When you reach the line that contains "hfov_deg: 102.1" in the data below, start reproducing lines exactly, and stop after the line that contains "exposure_s: 1/60".

Supplied data below:

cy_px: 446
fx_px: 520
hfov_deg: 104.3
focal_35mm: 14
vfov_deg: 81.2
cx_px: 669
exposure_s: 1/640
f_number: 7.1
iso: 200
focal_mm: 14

End of Supplied data.
Supplied data below:

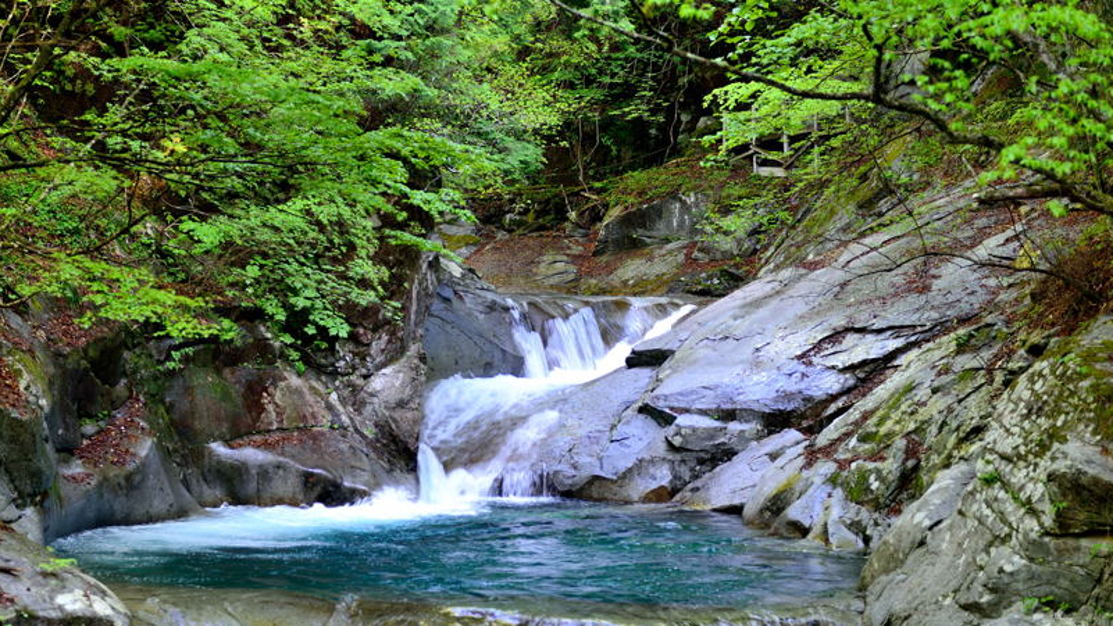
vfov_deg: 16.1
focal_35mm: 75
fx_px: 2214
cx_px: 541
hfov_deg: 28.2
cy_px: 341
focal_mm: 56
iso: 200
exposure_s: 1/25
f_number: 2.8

End of Supplied data.
Supplied data below:

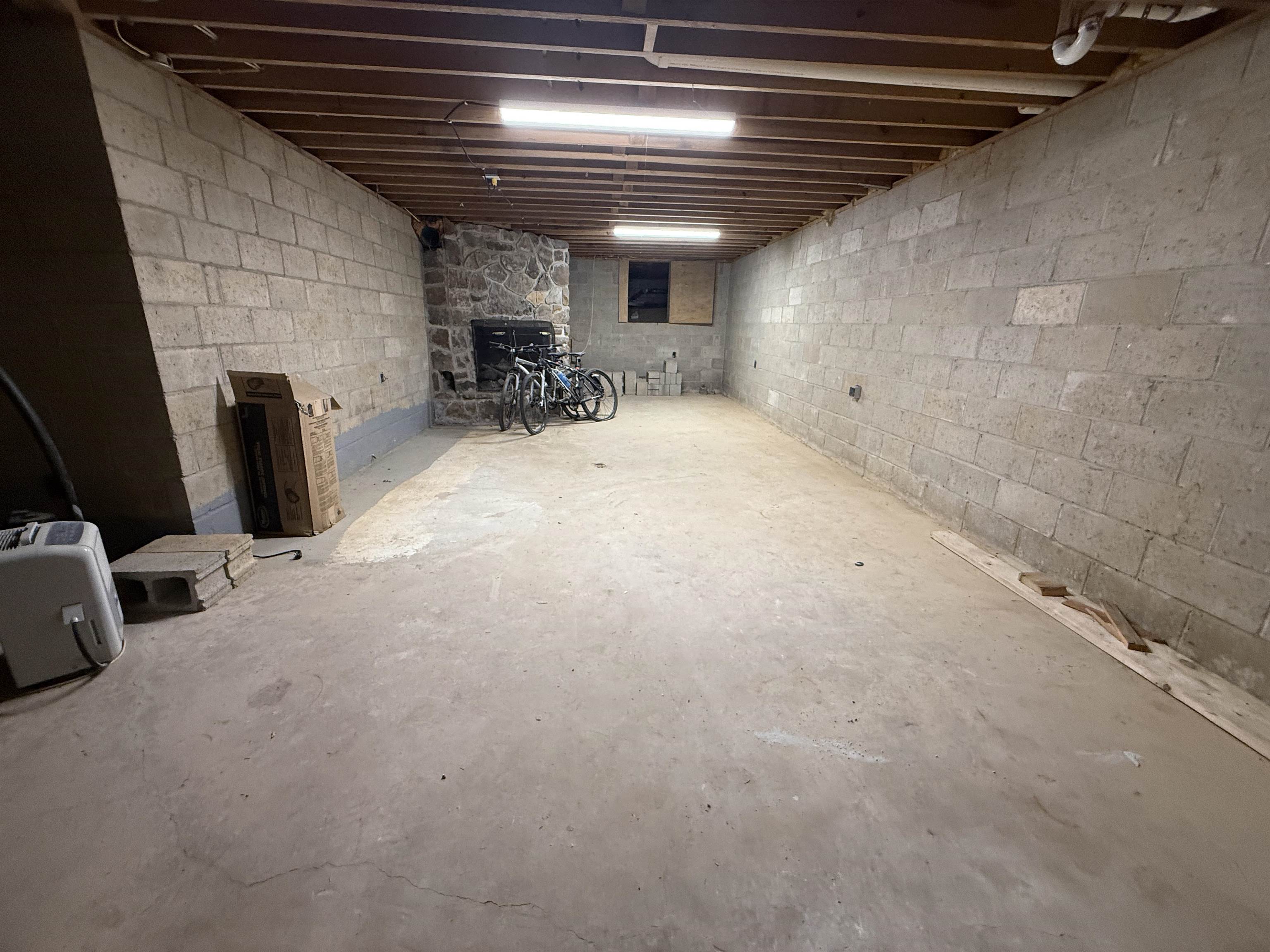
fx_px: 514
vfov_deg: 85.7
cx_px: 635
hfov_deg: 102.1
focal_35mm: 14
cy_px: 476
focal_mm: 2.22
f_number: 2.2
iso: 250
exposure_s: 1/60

End of Supplied data.

◆ **The answer**:
hfov_deg: 102.1
focal_35mm: 14
cy_px: 476
focal_mm: 2.22
f_number: 2.2
iso: 250
exposure_s: 1/60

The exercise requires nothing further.